Изменить размер шрифта - +

По возвращении я сошла за новоприбывшую.

Борис встал мне навстречу.

– Вот Марина, – представил он меня вновь, – посмотрите, какая стала красивая, – притом самыми простыми средствами. Возникла из пены морской.

Для ободрения он произвел мое имя от слова «mare» – «море», «марево» – Мария Моревна. Но для этого надо было быть достойной ободрения.

Раз и навсегда между нами установилось ровное открытое доверие, как будто ни к чему не обязывающее, кроме этой ровности и непрерывности.

Великолепное настроение Бориса в этот вечер коснулось и меня.

Борис любил Асеева. Он слушал его стихи, отраженные сладким высоким фальцетом, как пение Лемешева, с нежной внимательностью и напряженностью в горячем взлете. Он любовался их красотой и счастьем.

Мне стихи не понравились своей претенциозностью и тем, что, расхваливая их, Борис вкладывал в них что-то свое, чего в них, собственно, не было.

Через некоторое время Петровские поселились в Мертвом переулке на Арбате, который сейчас называется Пречистенским, а после смерти Николая Островского долго носил его имя: писатель жил там в начале 30‑х годов.

Но в конце 20‑х он еще назывался Мертвым переулком и входил в число арбатских – Староконюшенный, Чистый, Сивцев Вражек и близкая к ним Волхонка, где жили герои этого повествования; пройти от дома одного до дома другого можно было за 10–15 минут. Местность, находящаяся рядом с переулком, называлась Могильцы, а Успенская церковь – на Могильцах. По одному из преданий, после очередной эпидемии чумы здесь было чумное кладбище с церковью, а все соседние переулки стали называться Могильцевскими. По другой версии, название переулка произошло от фамилии владельцев самого крупного участка – дворян Мертваго.
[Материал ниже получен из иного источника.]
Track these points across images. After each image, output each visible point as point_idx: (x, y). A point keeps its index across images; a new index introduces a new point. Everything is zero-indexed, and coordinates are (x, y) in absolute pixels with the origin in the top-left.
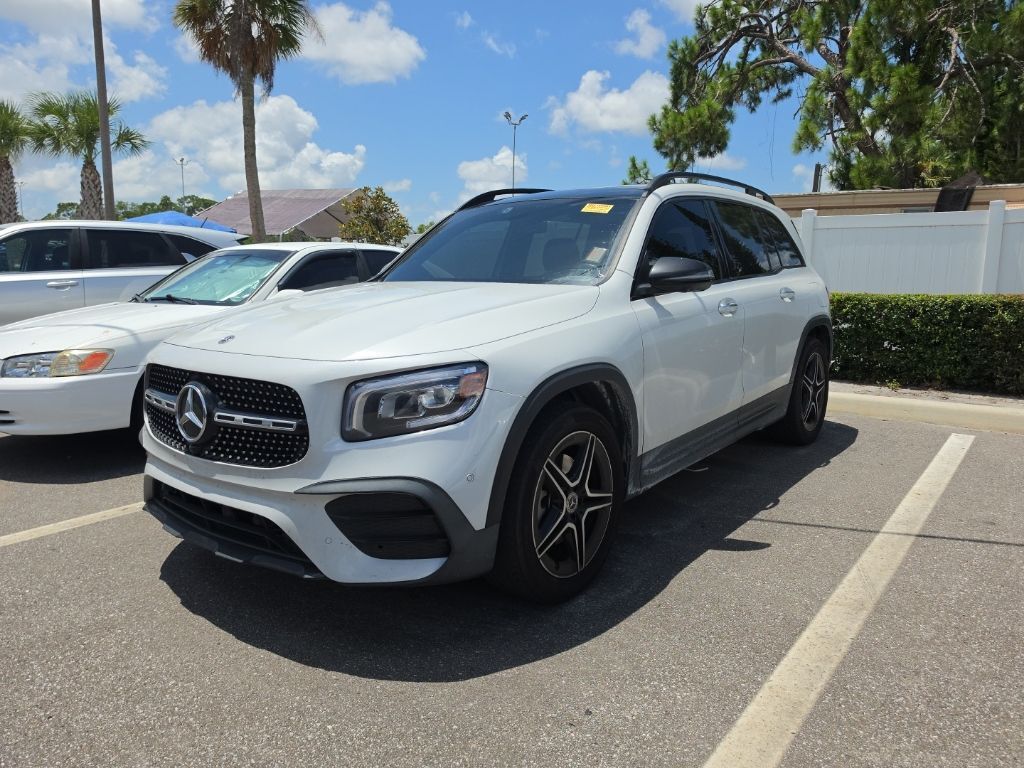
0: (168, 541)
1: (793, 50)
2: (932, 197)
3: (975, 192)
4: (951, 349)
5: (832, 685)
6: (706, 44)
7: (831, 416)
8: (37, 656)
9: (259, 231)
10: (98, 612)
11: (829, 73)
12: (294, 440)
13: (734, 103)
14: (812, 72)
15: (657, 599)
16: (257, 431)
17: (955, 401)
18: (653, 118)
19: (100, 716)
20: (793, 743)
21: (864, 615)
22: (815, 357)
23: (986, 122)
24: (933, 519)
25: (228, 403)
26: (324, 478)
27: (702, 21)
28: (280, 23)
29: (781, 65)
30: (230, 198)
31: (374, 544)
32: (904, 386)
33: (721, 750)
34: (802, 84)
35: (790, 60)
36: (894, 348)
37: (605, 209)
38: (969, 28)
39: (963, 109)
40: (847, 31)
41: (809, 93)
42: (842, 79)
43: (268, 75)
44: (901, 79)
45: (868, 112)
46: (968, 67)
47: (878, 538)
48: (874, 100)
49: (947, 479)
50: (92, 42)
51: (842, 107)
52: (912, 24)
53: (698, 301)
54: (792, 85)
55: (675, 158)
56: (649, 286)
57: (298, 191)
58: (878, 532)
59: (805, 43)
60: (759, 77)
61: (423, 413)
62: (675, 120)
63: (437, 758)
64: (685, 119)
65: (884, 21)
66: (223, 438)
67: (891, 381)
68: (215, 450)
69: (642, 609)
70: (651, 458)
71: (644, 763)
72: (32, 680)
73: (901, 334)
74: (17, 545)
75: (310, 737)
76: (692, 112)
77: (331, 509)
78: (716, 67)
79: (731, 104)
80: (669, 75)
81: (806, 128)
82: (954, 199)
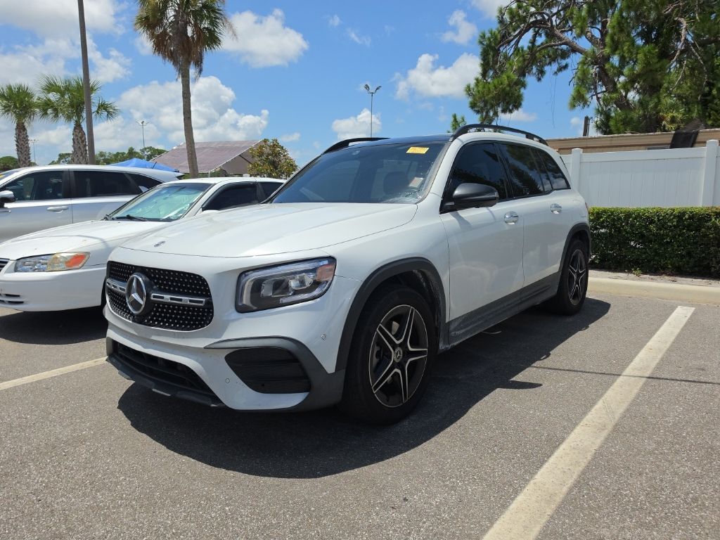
0: (123, 383)
1: (568, 36)
2: (668, 138)
3: (699, 134)
4: (678, 246)
5: (579, 482)
6: (505, 33)
7: (590, 294)
8: (33, 460)
9: (194, 170)
10: (75, 430)
11: (594, 52)
12: (204, 312)
13: (527, 74)
14: (581, 52)
15: (459, 422)
16: (179, 306)
17: (681, 284)
18: (469, 87)
19: (73, 500)
20: (549, 522)
21: (605, 434)
22: (577, 254)
23: (709, 84)
24: (659, 367)
25: (160, 288)
26: (224, 338)
27: (502, 18)
28: (206, 26)
29: (559, 47)
30: (174, 148)
31: (259, 383)
32: (645, 273)
33: (497, 526)
34: (575, 60)
35: (565, 44)
36: (638, 246)
37: (423, 151)
38: (694, 18)
39: (692, 75)
40: (606, 22)
41: (580, 66)
42: (603, 56)
43: (199, 63)
44: (645, 55)
45: (622, 79)
46: (694, 46)
47: (620, 379)
48: (626, 71)
49: (672, 339)
50: (79, 43)
51: (604, 76)
52: (653, 15)
53: (490, 214)
54: (568, 61)
55: (484, 114)
56: (453, 204)
57: (221, 142)
58: (620, 375)
59: (576, 31)
60: (544, 56)
61: (292, 292)
62: (484, 87)
63: (299, 529)
64: (492, 87)
65: (632, 14)
66: (157, 311)
67: (635, 270)
68: (152, 319)
69: (448, 429)
70: (456, 324)
71: (442, 534)
72: (29, 476)
73: (642, 236)
74: (23, 385)
75: (213, 515)
76: (496, 81)
77: (228, 359)
78: (513, 50)
79: (524, 76)
80: (480, 56)
81: (578, 92)
82: (684, 140)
Любопытно в этой связи, как пестрота звучания имен московских переулков и фамилий их владельцев отзывается в имени любимого московского героя Пастернака – Живаго.

 

Комната Петровских, длинная, с двумя большими окнами, находилась в большом доходном доме.

 

Был июль. Было жарко, – писала Марика в воспоминаниях. – Даже вечером. Окна высокой комнаты в Мертвом переулке, обращенные во двор, раскрыты настежь, и в них врывается воскресный шум: где-то играют Шумана, внизу поют частушки, и дети гоняют мяч, в дворницкой голосит гортанная гармошка.

Мы ждем гостя, грузинского поэта Робакидзе. Представлялось: с тонкой талией, в черкеске с газырями – огненный Шамиль, – а пришел блестящий парижанин, изысканный европеец с безукоризненными манерами, в костюме от Ворта. Его встречали: Николай Тихонов, синеглазый и пастушеский, как Лель, еще «Серапионов брат», надевший первую толстовку – коричневую вельветовую в рубчик; Дмитрий Петровский в матросской робе, певец червонного казачества, соратник Щорса, о чем свидетельствовала дареная серебряная шашка, висевшая на стене; Борис Пастернак, уже тогда широко известный автор «Поверх барьеров» и «Сестры моей жизни», стремительный, сосредоточенный и живой, как живая собака, единственный по-европейски одетый, непринужденный и элегантный в своем старом сером пиджачке и галстуке «в морошинку». Были еще Черняки, Яков Захарович и Лиза, прелестные люди, друзья Бориса Пастернака. Кажется, был Яхонтов.